The highlight of the day is yet to come. I scheduled a 90 minute massage after dinner. The challenge is staying up until 7:30. If I succeed I surely will fall asleep during the massage.

Legs

I am back on the road, waiting for an early morning flight to Detroit, then Nagoya and then Manila. I am flying backwards in time zones until I am 13 hours ahead again – it remains difficult to wrap my head around this.

I have requested wheelchair assistance again, mostly because I cannot quite handle the long walks from gate to gate. Not knowing the places I will land, other than Detroit, this seemed like a good idea; besides it was a great experience last time, this zipping by long lines and all these hidden elevators.

Unlike the last trip, when I had an orthopedic boot on and crutches, and looked the part, this time I don’t look the part unless someone very alert notices my new rocker bottom sneakers that help with my gait. But those used to be advertised for butt firming, so who would know?

I felt a bit like a cheat when I sat down to wait for my wheelchair handler in a specially designated section of terminal A. I felt even more like a cheat when it turned out that my handler looked like he had had polio as a child, with a very crooked leg.

I learned that he was from Ethiopia. His bad leg was not the result of polio but, what we would call here medical malpractice; a leg poorly set after he broke it at the age of 8. He was living in a rural area and I could just imagine the kind of healthcare he received. He had had several operations, none of them seemed to have made things better, possibly worse. His leg will never get right. He told me it didn’t bother him anymore and that he could walk fine without pain. That made me feel better, and less embarrassed about being pushed by a limper.
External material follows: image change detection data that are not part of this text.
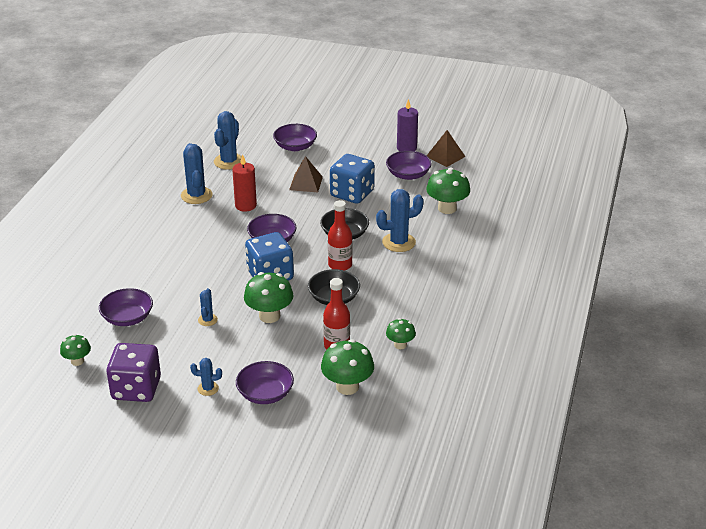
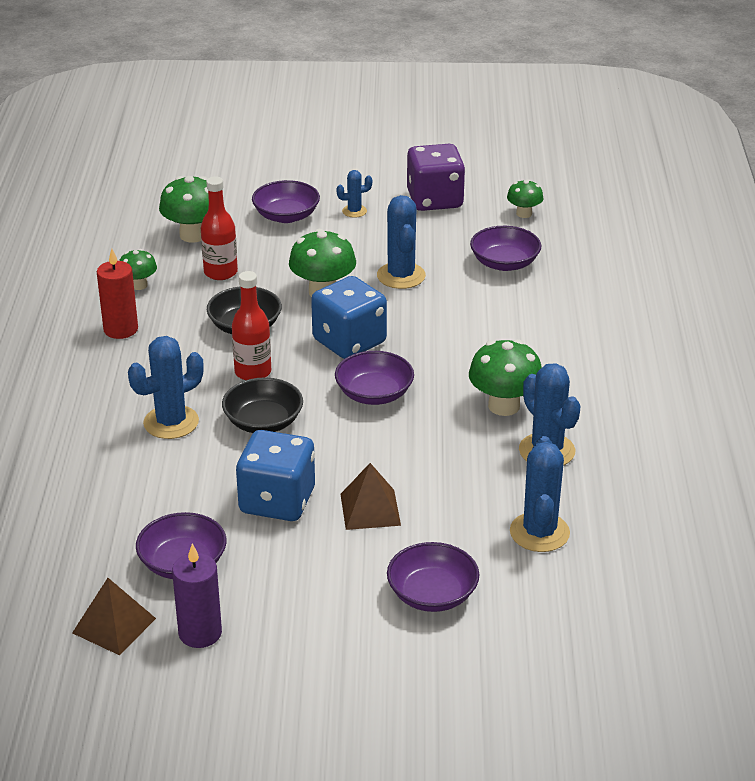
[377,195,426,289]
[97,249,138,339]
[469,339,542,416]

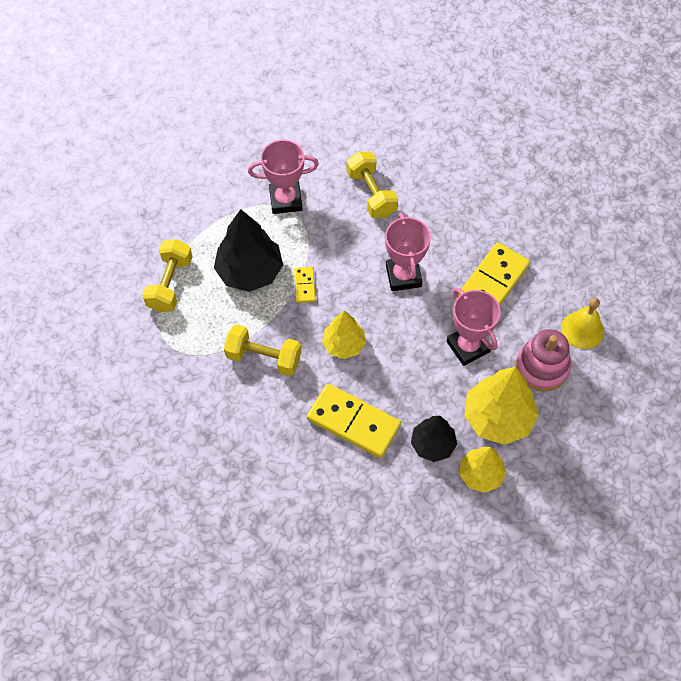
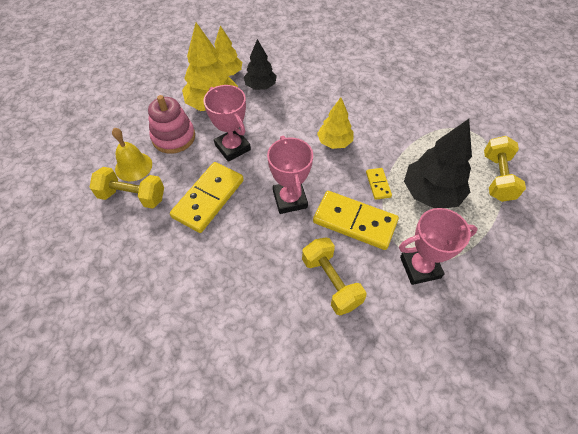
[89,167,164,209]
[313,191,399,250]

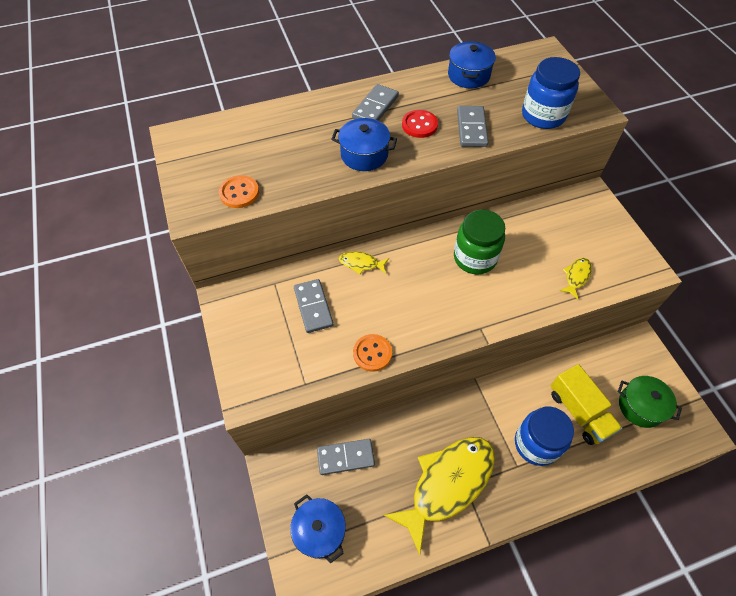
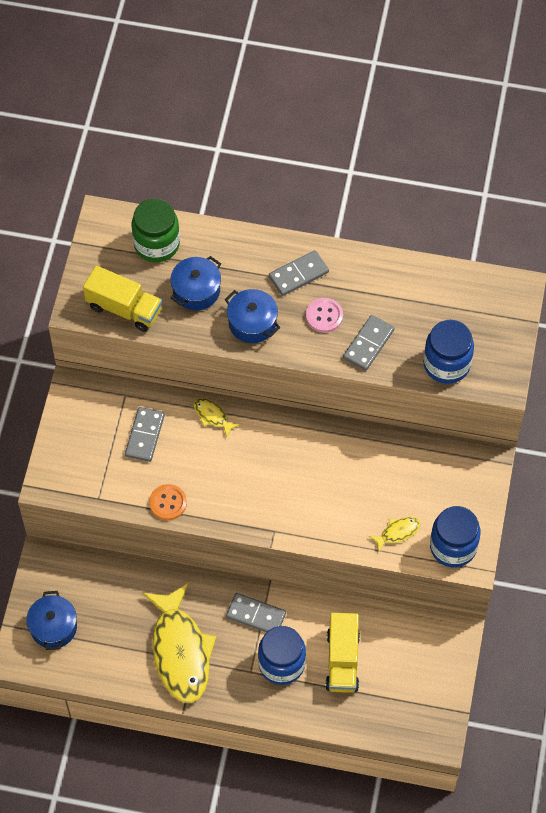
[83,266,162,332]
[226,593,286,632]
[143,583,216,703]
[306,298,343,333]
[171,256,221,311]
[131,199,180,262]
[618,376,682,428] (first image)
[430,506,481,567]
He too, like Khin I wrote about yesterday, got his visa through the lottery and just received his American nationality. He is in the process of getting his wife here and then, he smiled, there will be children!

Travelling into the new year

I split my day between grand-mothering, packing and finishing up some assignments. I took Faro to the drugstore for some last minute errands and re-discovered what it is like to shop with a toddler in a store that has all the children’s toys displayed on the lowest shelves, eye and hand level for Faro. Within the shortest time all the plastic trucks and boats and balls were scattered across the aisle. I ended up taking Faro under my arm like a football and, under loud protest, left the shop. The grocery store was easier with its shopping cart. I gave him the bag of clementines to hold on to while I shopped for the rest on my list. The mesh bag was toddler proof and kept him busy until we were done.

On our way to the airport we learned about the latest attack on the Serena Hotel in Kabul. I remember that restaurant from when Sita and I were lodged there in 2006; a nice place to celebrate the beginning of the Afghan (and Persian) new year, nao roz. The massacre was apparently carried out by a handful of young men who had managed to slip into the heavily fortified hotel. Such fortifications have never stopped terrorist attacks, at least not in Kabul; maybe it only stops those who are less committed – attackers are not meant to survive – or stave off petty crime.

The masterminds behind the attacks got the desired front page news coverage, which was, I am sure, one of the objectives; the other, sowing fear and terror to derail the elections got some election monitors to pack their bags but may have hardened others to forge ahead and vote for the one they think can stop this senseless violence. What a lousy way to start the new year. But then again, let’s not get superstitious; it is only one out of many ore days to come – hopefully better days.